Mask mandate, please
Another common ask from hospitality businesses: a mask-wearing mandate from the governor that would relieve business owners from having to enforce their own mask requirements.
The Brookings Institution held an online discussion June 29 with Arne Sorenson, the CEO of Marriott — the world’s largest hotel company — and with restaurateur José Andrés to talk about how hospitality businesses nationally are doing in the face of the COVID-19 shutdowns.
Brookings President John Allen said June 29 that 39 percent of U.S. leisure industry employees have lost their jobs in the crisis.

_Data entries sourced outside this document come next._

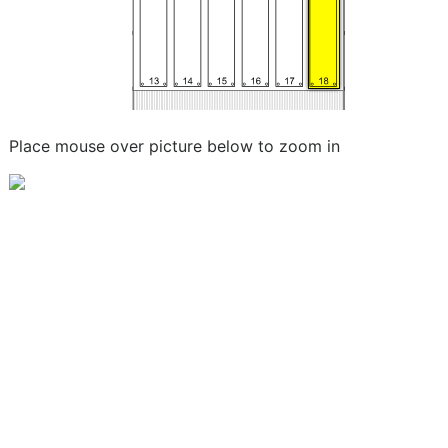
Place mouse over picture below to zoom in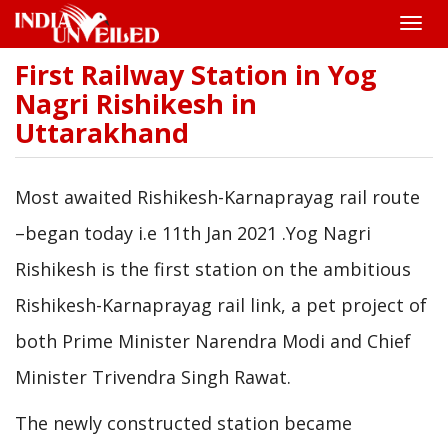
Toggle
naviga
First Railway Station in Yog
Skip
to
Nagri Rishikesh in
main
Uttarakhand
content
Most awaited Rishikesh-Karnaprayag rail route
–began today i.e 11th Jan 2021 .Yog Nagri
Rishikesh is the first station on the ambitious
Rishikesh-Karnaprayag rail link, a pet project of
both Prime Minister Narendra Modi and Chief
Minister Trivendra Singh Rawat.
The newly constructed station became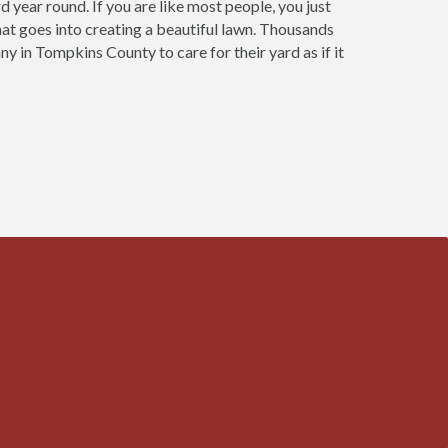
year round. If you are like most people, you just
that goes into creating a beautiful lawn. Thousands
 in Tompkins County to care for their yard as if it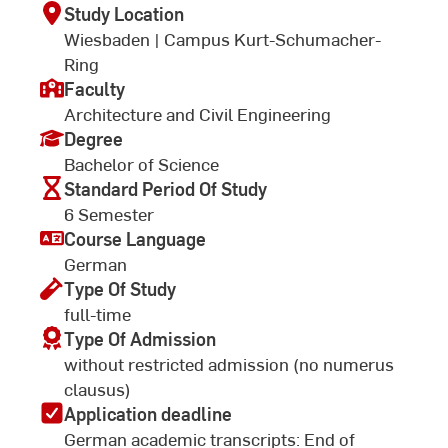
Study Location
Wiesbaden | Campus Kurt-Schumacher-
Ring
Faculty
Architecture and Civil Engineering
Degree
Bachelor of Science
Standard Period Of Study
6 Semester
Course Language
German
Type Of Study
full-time
Type Of Admission
without restricted admission (no numerus
clausus)
Application deadline
German academic transcripts: End of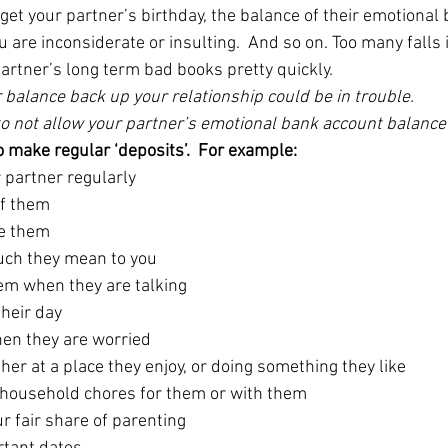
get your partner’s birthday, the balance of their emotional
f you are inconsiderate or insulting.  And so on. Too many falls 
partner’s long term bad books pretty quickly.
ir balance back up your relationship could be in trouble.
 to not allow your partner’s emotional bank account balance 
o make regular ‘deposits’.  For example:
partner regularly
of them
ve them
uch they mean to you
hem when they are talking
heir day
en they are worried
er at a place they enjoy, or doing something they like
 household chores for them or with them
r fair share of parenting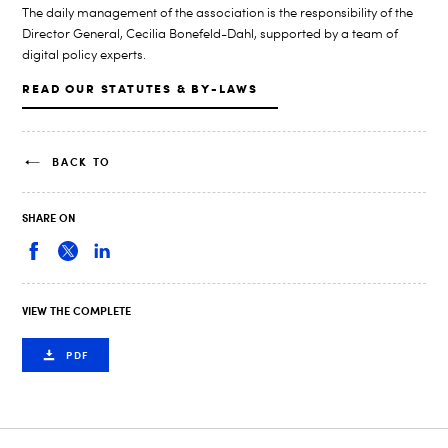
The daily management of the association is the responsibility of the
Director General, Cecilia Bonefeld-Dahl, supported by a team of
digital policy experts.
READ OUR STATUTES & BY-LAWS
BACK TO
SHARE ON
VIEW THE COMPLETE
PDF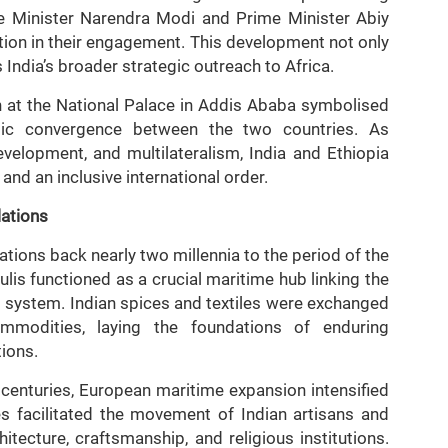
 Minister Narendra Modi and Prime Minister Abiy
ation in their engagement. This development not only
s India’s broader strategic outreach to Africa.
n at the National Palace in Addis Ababa symbolised
atic convergence between the two countries. As
elopment, and multilateralism, India and Ethiopia
nd an inclusive international order.
lations
lations back nearly two millennia to the period of the
is functioned as a crucial maritime hub linking the
g system. Indian spices and textiles were exchanged
ommodities, laying the foundations of enduring
tions.
h centuries, European maritime expansion intensified
es facilitated the movement of Indian artisans and
hitecture, craftsmanship, and religious institutions.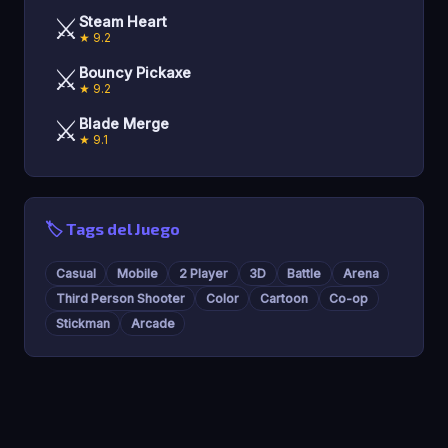
⚔️
Steam Heart
★ 9.2
⚔️
Bouncy Pickaxe
★ 9.2
⚔️
Blade Merge
★ 9.1
🏷️ Tags del Juego
Casual
Mobile
2 Player
3D
Battle
Arena
Third Person Shooter
Color
Cartoon
Co-op
Stickman
Arcade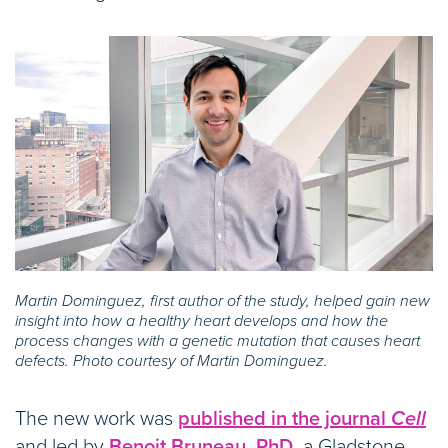
Martin Dominguez, first author of the study, helped gain new
insight into how a healthy heart develops and how the
process changes with a genetic mutation that causes heart
defects. Photo courtesy of Martin Dominguez.
The new work was
published in the journal
Cell
and led by
Benoit Bruneau, PhD,
a Gladstone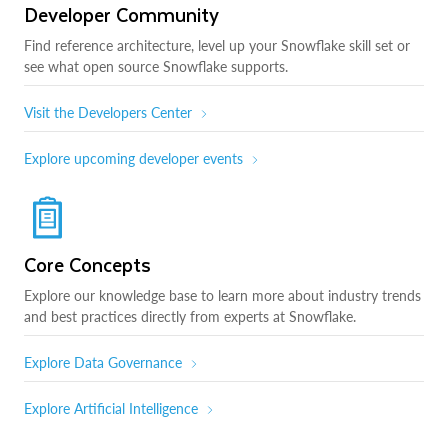
Developer Community
Find reference architecture, level up your Snowflake skill set or
see what open source Snowflake supports.
Visit the Developers Center
Explore upcoming developer events
Core Concepts
Explore our knowledge base to learn more about industry trends
and best practices directly from experts at Snowflake.
Explore Data Governance
Explore Artificial Intelligence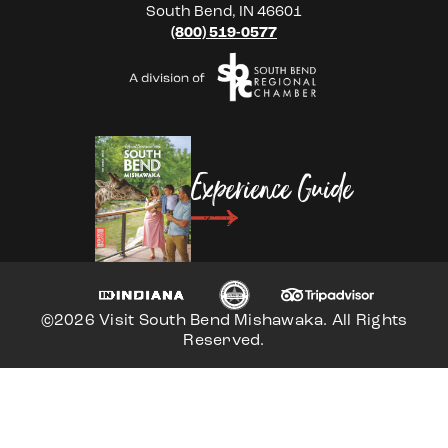
South Bend, IN 46601
(800) 519-0577
Experience Guide
©2026 Visit South Bend Mishawaka. All Rights
Reserved.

The industry’s future is tied to how confident consumers feel about traveling safely, said Sorenson, whose company closed one-fifth of its 10,000 hotels in the crisis. Consumer confidence, he said, can’t happen without safety measures like remote check-in, new hand-washing protocols, and mask requirements. He said those are things individuals, businesses and governments can control.
“One of the frustrating things is we can’t require guests practically, when the state doesn’t require it, or the county doesn’t require it, that they wear masks,” Sorenson said. Confidence, and along with it the economy, would improve faster with such a requirement, he said.
No matter what happens with the spread of the virus, there’s no guarantee that customers will return to restaurants, lodging and attractions, Holzer said. He noted that the $600 federal unemployment benefit is due to expire at the end of July, which will likely reduce consumer spending.
“The virus remains the key variable… but besides that, how much restructuring will occur, how many businesses will start closing?” Holzer said. “It’s anybody’s guess.”